Repeat each line exactly as it is written.
※
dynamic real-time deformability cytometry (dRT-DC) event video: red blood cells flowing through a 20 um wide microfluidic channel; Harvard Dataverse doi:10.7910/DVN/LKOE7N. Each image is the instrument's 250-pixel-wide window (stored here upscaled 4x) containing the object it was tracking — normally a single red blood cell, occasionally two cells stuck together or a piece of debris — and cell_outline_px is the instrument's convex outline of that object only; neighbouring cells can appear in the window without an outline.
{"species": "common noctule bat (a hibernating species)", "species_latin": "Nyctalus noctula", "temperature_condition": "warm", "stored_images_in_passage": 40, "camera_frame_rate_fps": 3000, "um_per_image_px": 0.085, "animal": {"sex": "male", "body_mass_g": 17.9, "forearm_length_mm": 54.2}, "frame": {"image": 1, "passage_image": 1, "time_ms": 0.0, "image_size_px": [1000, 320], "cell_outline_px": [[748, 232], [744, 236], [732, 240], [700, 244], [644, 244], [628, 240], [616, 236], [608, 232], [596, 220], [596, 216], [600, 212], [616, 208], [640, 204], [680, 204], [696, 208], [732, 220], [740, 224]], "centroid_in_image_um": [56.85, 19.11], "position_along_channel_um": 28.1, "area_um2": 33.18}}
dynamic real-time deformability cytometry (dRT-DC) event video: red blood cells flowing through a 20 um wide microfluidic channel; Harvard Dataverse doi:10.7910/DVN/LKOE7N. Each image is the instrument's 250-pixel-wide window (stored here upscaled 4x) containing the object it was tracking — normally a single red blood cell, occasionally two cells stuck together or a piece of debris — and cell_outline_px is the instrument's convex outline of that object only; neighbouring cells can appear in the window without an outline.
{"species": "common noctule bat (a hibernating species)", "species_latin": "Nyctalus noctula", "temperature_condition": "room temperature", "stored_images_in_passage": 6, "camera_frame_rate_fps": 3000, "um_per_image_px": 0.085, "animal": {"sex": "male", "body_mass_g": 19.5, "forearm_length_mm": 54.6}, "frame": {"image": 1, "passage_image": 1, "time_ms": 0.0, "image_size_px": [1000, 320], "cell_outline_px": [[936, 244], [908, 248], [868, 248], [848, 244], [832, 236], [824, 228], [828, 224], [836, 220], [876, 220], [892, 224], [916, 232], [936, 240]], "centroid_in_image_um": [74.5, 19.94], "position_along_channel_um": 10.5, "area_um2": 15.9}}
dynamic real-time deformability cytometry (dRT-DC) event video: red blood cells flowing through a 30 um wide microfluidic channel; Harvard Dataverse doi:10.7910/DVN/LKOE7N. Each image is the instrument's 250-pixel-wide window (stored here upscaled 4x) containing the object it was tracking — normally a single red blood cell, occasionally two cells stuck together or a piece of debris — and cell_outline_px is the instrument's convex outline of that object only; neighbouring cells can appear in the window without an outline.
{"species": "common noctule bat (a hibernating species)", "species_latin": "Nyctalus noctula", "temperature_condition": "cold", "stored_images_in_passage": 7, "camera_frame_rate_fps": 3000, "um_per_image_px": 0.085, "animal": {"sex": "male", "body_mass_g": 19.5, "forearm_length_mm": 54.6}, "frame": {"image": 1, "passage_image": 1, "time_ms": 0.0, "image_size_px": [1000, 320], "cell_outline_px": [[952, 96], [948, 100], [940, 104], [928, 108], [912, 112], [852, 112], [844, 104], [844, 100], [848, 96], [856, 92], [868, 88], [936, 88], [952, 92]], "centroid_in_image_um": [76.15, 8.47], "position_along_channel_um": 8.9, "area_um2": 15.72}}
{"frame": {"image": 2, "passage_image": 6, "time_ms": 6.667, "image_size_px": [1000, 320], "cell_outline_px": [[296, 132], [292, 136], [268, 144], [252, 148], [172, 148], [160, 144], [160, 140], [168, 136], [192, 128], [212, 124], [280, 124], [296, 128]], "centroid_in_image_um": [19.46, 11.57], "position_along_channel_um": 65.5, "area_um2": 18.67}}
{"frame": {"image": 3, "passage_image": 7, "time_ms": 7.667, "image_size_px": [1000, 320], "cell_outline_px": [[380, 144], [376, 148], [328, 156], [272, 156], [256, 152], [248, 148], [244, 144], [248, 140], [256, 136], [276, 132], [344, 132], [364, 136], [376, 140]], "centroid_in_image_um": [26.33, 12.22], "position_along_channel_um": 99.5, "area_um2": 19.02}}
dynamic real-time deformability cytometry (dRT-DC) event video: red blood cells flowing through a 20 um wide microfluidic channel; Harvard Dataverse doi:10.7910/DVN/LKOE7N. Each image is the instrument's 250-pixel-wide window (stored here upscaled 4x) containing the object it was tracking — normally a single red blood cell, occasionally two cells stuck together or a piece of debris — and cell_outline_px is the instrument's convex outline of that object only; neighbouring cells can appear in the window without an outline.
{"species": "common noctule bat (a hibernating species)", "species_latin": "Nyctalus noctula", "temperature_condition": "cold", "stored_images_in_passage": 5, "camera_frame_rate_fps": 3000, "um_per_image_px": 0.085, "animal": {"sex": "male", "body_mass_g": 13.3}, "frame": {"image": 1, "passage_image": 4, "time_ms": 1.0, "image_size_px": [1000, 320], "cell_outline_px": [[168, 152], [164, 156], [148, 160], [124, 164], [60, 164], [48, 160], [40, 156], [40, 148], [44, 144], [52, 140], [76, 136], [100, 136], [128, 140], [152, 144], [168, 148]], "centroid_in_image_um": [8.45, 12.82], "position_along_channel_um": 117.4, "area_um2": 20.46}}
※
■ Completed exercise:
dynamic real-time deformability cytometry (dRT-DC) event video: red blood cells flowing through a 20 um wide microfluidic channel; Harvard Dataverse doi:10.7910/DVN/LKOE7N. Each image is the instrument's 250-pixel-wide window (stored here upscaled 4x) containing the object it was tracking — normally a single red blood cell, occasionally two cells stuck together or a piece of debris — and cell_outline_px is the instrument's convex outline of that object only; neighbouring cells can appear in the window without an outline.
{"species": "common noctule bat (a hibernating species)", "species_latin": "Nyctalus noctula", "temperature_condition": "warm", "stored_images_in_passage": 40, "camera_frame_rate_fps": 3000, "um_per_image_px": 0.085, "animal": {"sex": "male", "body_mass_g": 17.9, "forearm_length_mm": 54.2}, "frame": {"image": 1, "passage_image": 1, "time_ms": 0.0, "image_size_px": [1000, 320], "cell_outline_px": [[748, 232], [744, 236], [732, 240], [700, 244], [644, 244], [628, 240], [616, 236], [608, 232], [596, 220], [596, 216], [600, 212], [616, 208], [640, 204], [680, 204], [696, 208], [732, 220], [740, 224]], "centroid_in_image_um": [56.85, 19.11], "position_along_channel_um": 28.1, "area_um2": 33.18}}
dynamic real-time deformability cytometry (dRT-DC) event video: red blood cells flowing through a 20 um wide microfluidic channel; Harvard Dataverse doi:10.7910/DVN/LKOE7N. Each image is the instrument's 250-pixel-wide window (stored here upscaled 4x) containing the object it was tracking — normally a single red blood cell, occasionally two cells stuck together or a piece of debris — and cell_outline_px is the instrument's convex outline of that object only; neighbouring cells can appear in the window without an outline.
{"species": "common noctule bat (a hibernating species)", "species_latin": "Nyctalus noctula", "temperature_condition": "room temperature", "stored_images_in_passage": 6, "camera_frame_rate_fps": 3000, "um_per_image_px": 0.085, "animal": {"sex": "male", "body_mass_g": 19.5, "forearm_length_mm": 54.6}, "frame": {"image": 1, "passage_image": 1, "time_ms": 0.0, "image_size_px": [1000, 320], "cell_outline_px": [[936, 244], [908, 248], [868, 248], [848, 244], [832, 236], [824, 228], [828, 224], [836, 220], [876, 220], [892, 224], [916, 232], [936, 240]], "centroid_in_image_um": [74.5, 19.94], "position_along_channel_um": 10.5, "area_um2": 15.9}}
dynamic real-time deformability cytometry (dRT-DC) event video: red blood cells flowing through a 30 um wide microfluidic channel; Harvard Dataverse doi:10.7910/DVN/LKOE7N. Each image is the instrument's 250-pixel-wide window (stored here upscaled 4x) containing the object it was tracking — normally a single red blood cell, occasionally two cells stuck together or a piece of debris — and cell_outline_px is the instrument's convex outline of that object only; neighbouring cells can appear in the window without an outline.
{"species": "common noctule bat (a hibernating species)", "species_latin": "Nyctalus noctula", "temperature_condition": "cold", "stored_images_in_passage": 7, "camera_frame_rate_fps": 3000, "um_per_image_px": 0.085, "animal": {"sex": "male", "body_mass_g": 19.5, "forearm_length_mm": 54.6}, "frame": {"image": 1, "passage_image": 1, "time_ms": 0.0, "image_size_px": [1000, 320], "cell_outline_px": [[952, 96], [948, 100], [940, 104], [928, 108], [912, 112], [852, 112], [844, 104], [844, 100], [848, 96], [856, 92], [868, 88], [936, 88], [952, 92]], "centroid_in_image_um": [76.15, 8.47], "position_along_channel_um": 8.9, "area_um2": 15.72}}
{"frame": {"image": 2, "passage_image": 6, "time_ms": 6.667, "image_size_px": [1000, 320], "cell_outline_px": [[296, 132], [292, 136], [268, 144], [252, 148], [172, 148], [160, 144], [160, 140], [168, 136], [192, 128], [212, 124], [280, 124], [296, 128]], "centroid_in_image_um": [19.46, 11.57], "position_along_channel_um": 65.5, "area_um2": 18.67}}
{"frame": {"image": 3, "passage_image": 7, "time_ms": 7.667, "image_size_px": [1000, 320], "cell_outline_px": [[380, 144], [376, 148], [328, 156], [272, 156], [256, 152], [248, 148], [244, 144], [248, 140], [256, 136], [276, 132], [344, 132], [364, 136], [376, 140]], "centroid_in_image_um": [26.33, 12.22], "position_along_channel_um": 99.5, "area_um2": 19.02}}
dynamic real-time deformability cytometry (dRT-DC) event video: red blood cells flowing through a 20 um wide microfluidic channel; Harvard Dataverse doi:10.7910/DVN/LKOE7N. Each image is the instrument's 250-pixel-wide window (stored here upscaled 4x) containing the object it was tracking — normally a single red blood cell, occasionally two cells stuck together or a piece of debris — and cell_outline_px is the instrument's convex outline of that object only; neighbouring cells can appear in the window without an outline.
{"species": "common noctule bat (a hibernating species)", "species_latin": "Nyctalus noctula", "temperature_condition": "cold", "stored_images_in_passage": 5, "camera_frame_rate_fps": 3000, "um_per_image_px": 0.085, "animal": {"sex": "male", "body_mass_g": 13.3}, "frame": {"image": 1, "passage_image": 4, "time_ms": 1.0, "image_size_px": [1000, 320], "cell_outline_px": [[168, 152], [164, 156], [148, 160], [124, 164], [60, 164], [48, 160], [40, 156], [40, 148], [44, 144], [52, 140], [76, 136], [100, 136], [128, 140], [152, 144], [168, 148]], "centroid_in_image_um": [8.45, 12.82], "position_along_channel_um": 117.4, "area_um2": 20.46}}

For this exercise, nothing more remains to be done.